● **Task to complete**: Return every line from the records below that has the word "eight".

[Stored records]
+ + + + +
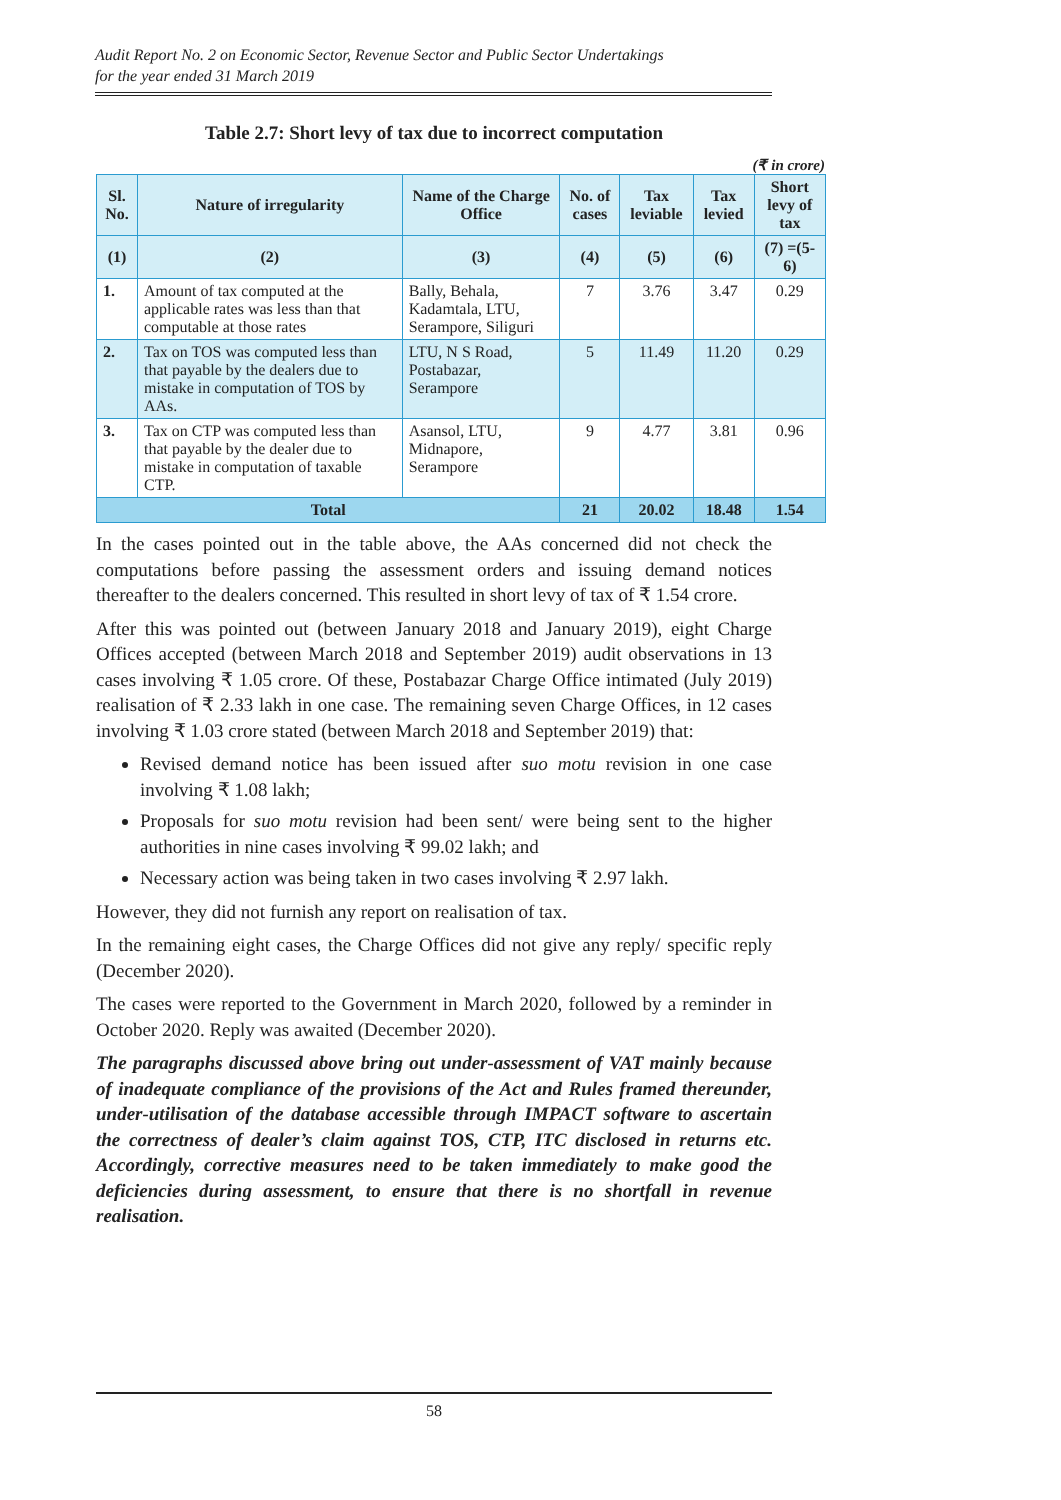Audit Report No. 2 on Economic Sector, Revenue Sector and Public Sector Undertakings
for the year ended 31 March 2019
Table 2.7: Short levy of tax due to incorrect computation
(₹ in crore)
| Sl. No. | Nature of irregularity | Name of the Charge Office | No. of cases | Tax leviable | Tax levied | Short levy of tax |
| --- | --- | --- | --- | --- | --- | --- |
| (1) | (2) | (3) | (4) | (5) | (6) | (7) =(5-6) |
| 1. | Amount of tax computed at the applicable rates was less than that computable at those rates | Bally, Behala, Kadamtala, LTU, Serampore, Siliguri | 7 | 3.76 | 3.47 | 0.29 |
| 2. | Tax on TOS was computed less than that payable by the dealers due to mistake in computation of TOS by AAs. | LTU, N S Road, Postabazar, Serampore | 5 | 11.49 | 11.20 | 0.29 |
| 3. | Tax on CTP was computed less than that payable by the dealer due to mistake in computation of taxable CTP. | Asansol, LTU, Midnapore, Serampore | 9 | 4.77 | 3.81 | 0.96 |
| Total | | | 21 | 20.02 | 18.48 | 1.54 |
In the cases pointed out in the table above, the AAs concerned did not check the computations before passing the assessment orders and issuing demand notices thereafter to the dealers concerned. This resulted in short levy of tax of ₹ 1.54 crore.
After this was pointed out (between January 2018 and January 2019), eight Charge Offices accepted (between March 2018 and September 2019) audit observations in 13 cases involving ₹ 1.05 crore. Of these, Postabazar Charge Office intimated (July 2019) realisation of ₹ 2.33 lakh in one case. The remaining seven Charge Offices, in 12 cases involving ₹ 1.03 crore stated (between March 2018 and September 2019) that:
Revised demand notice has been issued after suo motu revision in one case involving ₹ 1.08 lakh;
Proposals for suo motu revision had been sent/ were being sent to the higher authorities in nine cases involving ₹ 99.02 lakh; and
Necessary action was being taken in two cases involving ₹ 2.97 lakh.
However, they did not furnish any report on realisation of tax.
In the remaining eight cases, the Charge Offices did not give any reply/ specific reply (December 2020).
The cases were reported to the Government in March 2020, followed by a reminder in October 2020. Reply was awaited (December 2020).
The paragraphs discussed above bring out under-assessment of VAT mainly because of inadequate compliance of the provisions of the Act and Rules framed thereunder, under-utilisation of the database accessible through IMPACT software to ascertain the correctness of dealer’s claim against TOS, CTP, ITC disclosed in returns etc. Accordingly, corrective measures need to be taken immediately to make good the deficiencies during assessment, to ensure that there is no shortfall in revenue realisation.
58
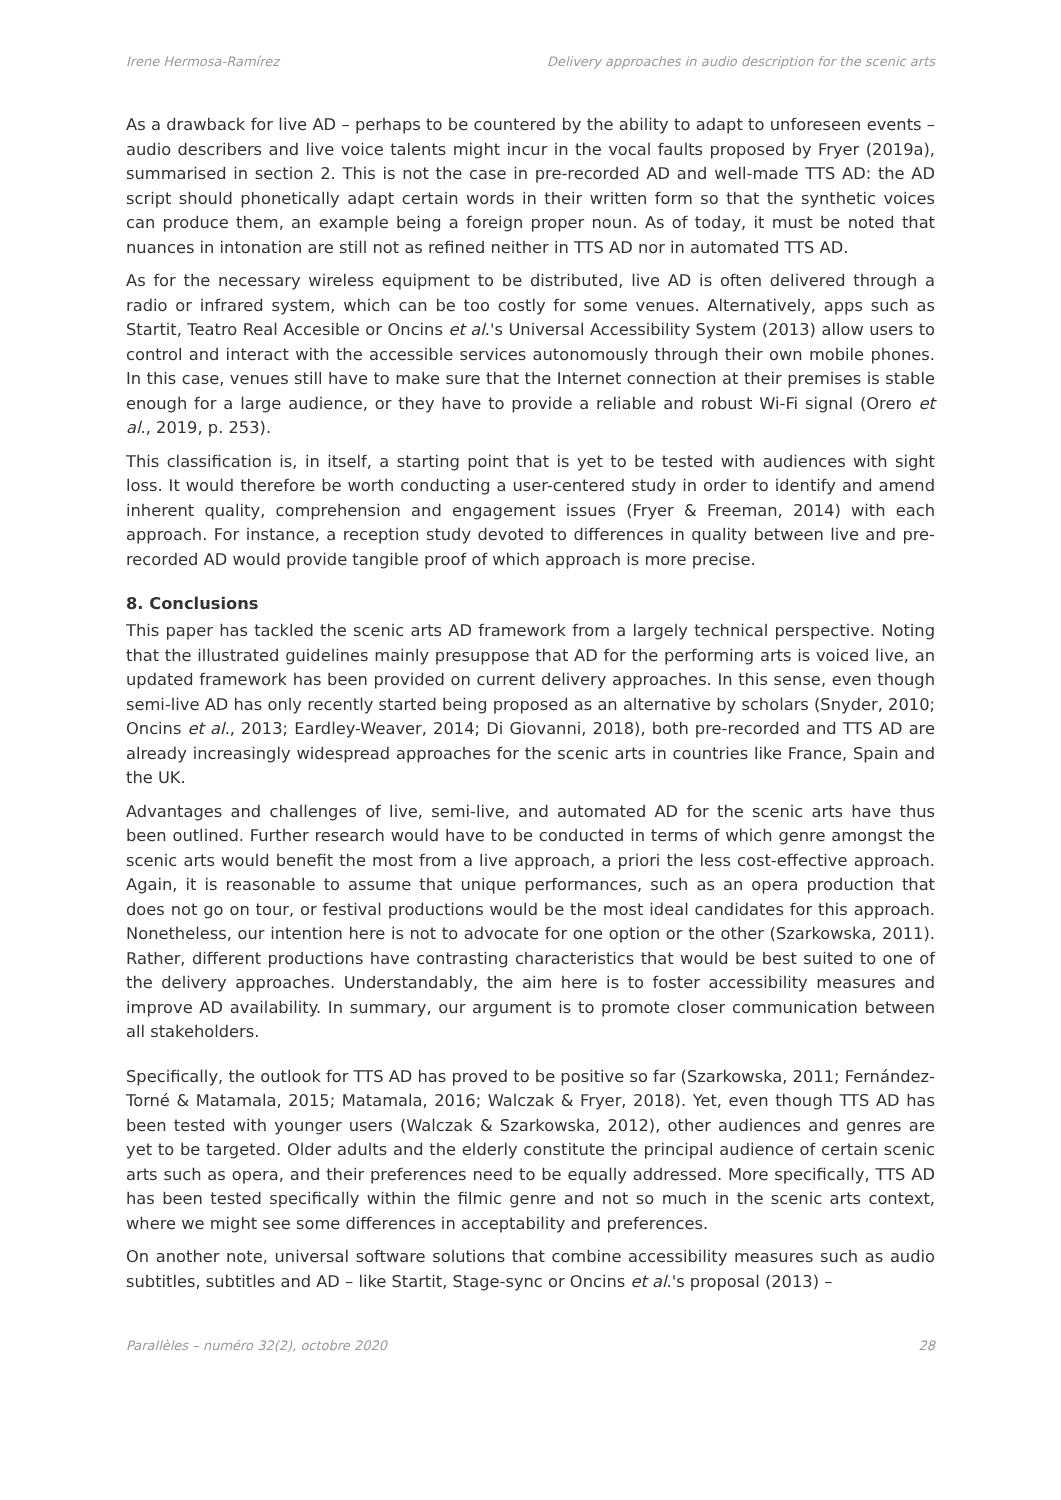Irene Hermosa-Ramírez Delivery approaches in audio description for the scenic arts
As a drawback for live AD – perhaps to be countered by the ability to adapt to unforeseen events – audio describers and live voice talents might incur in the vocal faults proposed by Fryer (2019a), summarised in section 2. This is not the case in pre-recorded AD and well-made TTS AD: the AD script should phonetically adapt certain words in their written form so that the synthetic voices can produce them, an example being a foreign proper noun. As of today, it must be noted that nuances in intonation are still not as refined neither in TTS AD nor in automated TTS AD.
As for the necessary wireless equipment to be distributed, live AD is often delivered through a radio or infrared system, which can be too costly for some venues. Alternatively, apps such as Startit, Teatro Real Accesible or Oncins et al.'s Universal Accessibility System (2013) allow users to control and interact with the accessible services autonomously through their own mobile phones. In this case, venues still have to make sure that the Internet connection at their premises is stable enough for a large audience, or they have to provide a reliable and robust Wi-Fi signal (Orero et al., 2019, p. 253).
This classification is, in itself, a starting point that is yet to be tested with audiences with sight loss. It would therefore be worth conducting a user-centered study in order to identify and amend inherent quality, comprehension and engagement issues (Fryer & Freeman, 2014) with each approach. For instance, a reception study devoted to differences in quality between live and pre-recorded AD would provide tangible proof of which approach is more precise.
8. Conclusions
This paper has tackled the scenic arts AD framework from a largely technical perspective. Noting that the illustrated guidelines mainly presuppose that AD for the performing arts is voiced live, an updated framework has been provided on current delivery approaches. In this sense, even though semi-live AD has only recently started being proposed as an alternative by scholars (Snyder, 2010; Oncins et al., 2013; Eardley-Weaver, 2014; Di Giovanni, 2018), both pre-recorded and TTS AD are already increasingly widespread approaches for the scenic arts in countries like France, Spain and the UK.
Advantages and challenges of live, semi-live, and automated AD for the scenic arts have thus been outlined. Further research would have to be conducted in terms of which genre amongst the scenic arts would benefit the most from a live approach, a priori the less cost-effective approach. Again, it is reasonable to assume that unique performances, such as an opera production that does not go on tour, or festival productions would be the most ideal candidates for this approach. Nonetheless, our intention here is not to advocate for one option or the other (Szarkowska, 2011). Rather, different productions have contrasting characteristics that would be best suited to one of the delivery approaches. Understandably, the aim here is to foster accessibility measures and improve AD availability. In summary, our argument is to promote closer communication between all stakeholders.
Specifically, the outlook for TTS AD has proved to be positive so far (Szarkowska, 2011; Fernández-Torné & Matamala, 2015; Matamala, 2016; Walczak & Fryer, 2018). Yet, even though TTS AD has been tested with younger users (Walczak & Szarkowska, 2012), other audiences and genres are yet to be targeted. Older adults and the elderly constitute the principal audience of certain scenic arts such as opera, and their preferences need to be equally addressed. More specifically, TTS AD has been tested specifically within the filmic genre and not so much in the scenic arts context, where we might see some differences in acceptability and preferences.
On another note, universal software solutions that combine accessibility measures such as audio subtitles, subtitles and AD – like Startit, Stage-sync or Oncins et al.'s proposal (2013) –
Parallèles – numéro 32(2), octobre 2020 28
+ + + + +
● **Answer to the problem**:
After this was pointed out (between January 2018 and January 2019), eight Charge Offices accepted (between March 2018 and September 2019) audit observations in 13 cases involving ₹ 1.05 crore. Of these, Postabazar Charge Office intimated (July 2019) realisation of ₹ 2.33 lakh in one case. The remaining seven Charge Offices, in 12 cases involving ₹ 1.03 crore stated (between March 2018 and September 2019) that:
In the remaining eight cases, the Charge Offices did not give any reply/ specific reply (December 2020).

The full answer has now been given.